What a Long Strange Trip It's Been: Jack Thompson, DisbarredWe all all knew this day would come, somehow.
Florida Judge Dava Tunis recommended permanent disbarment of bombastic Nazi-hunter Jack Thomspon, and her recommendation has been approved. From Kotaku:
The Court approves the corrected referee's report and John Bruce Thompson is permanently disbarred, effective thirty days from the date of this order so that respondent can close out his practice and protect the interests of existing clients.
Thompson also owes $43, 675.35 in legal fees to the Florida Bar.
There's more information available at Game Politics, but the site is getting hammered right now, so you might not be able to get through.
Of course, Thompson has already responded to this news--at length, which is the only way he can.

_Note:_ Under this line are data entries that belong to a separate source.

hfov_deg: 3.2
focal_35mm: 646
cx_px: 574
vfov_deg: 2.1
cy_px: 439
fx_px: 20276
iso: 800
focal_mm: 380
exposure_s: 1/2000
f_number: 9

Instead of quoting various bits of madness from his ramblings, let me provide you with a summary:
If I had a world of my own, everything would be nonsense. Nothing would be what it is, because everything would be what it isn't. And contrary wise, what is, it wouldn't be. And what it wouldn't be, it would. You see?

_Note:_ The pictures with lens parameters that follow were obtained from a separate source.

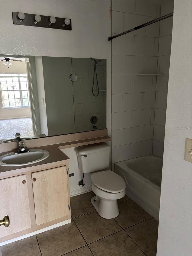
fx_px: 192
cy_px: 128
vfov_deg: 67.3
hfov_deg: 53.1
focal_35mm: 26
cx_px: 96
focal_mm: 5.96
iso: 640
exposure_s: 1/33
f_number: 1.6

--Alice, Alice's Adventures in Wonderland, 1865
Alice in Wonderland, Jack Thompson--it's all pretty much the same.
When I read this news, it made me curious to find out just how difficult it is to get disbarred in Florida.
Almost impossible, as it turns out.
Thanks to the "connected series of tubes" that is the Internet, I found disciplinary statistics for the Florida Bar. Here are a few highlights:
Bar population: 79,290
Permanent disbarment: 5
Bar population: 81,534
Permanent disbarment: 18
Bar population: 84,884
Permanent disbarment: 12
So last year, if you were a member of the Florida Bar, you had a less than 1 in 12,000 chance of being permanently disbarred.
In gaming terms, being disbarred in Florida=EPIC FAIL.
What I wonder is whether state legislatures will continue to use Simple Jack as an advisor when they draft clearly unconstitutional legislation involving video games. I know--that seems impossible, but in America today, our slogan is cognitive dissonance: it's not just for breakfast anymore.
Trivia note: when I originally wrote this post, I typed Judge "Dava Tunis" as "Tuna Davis."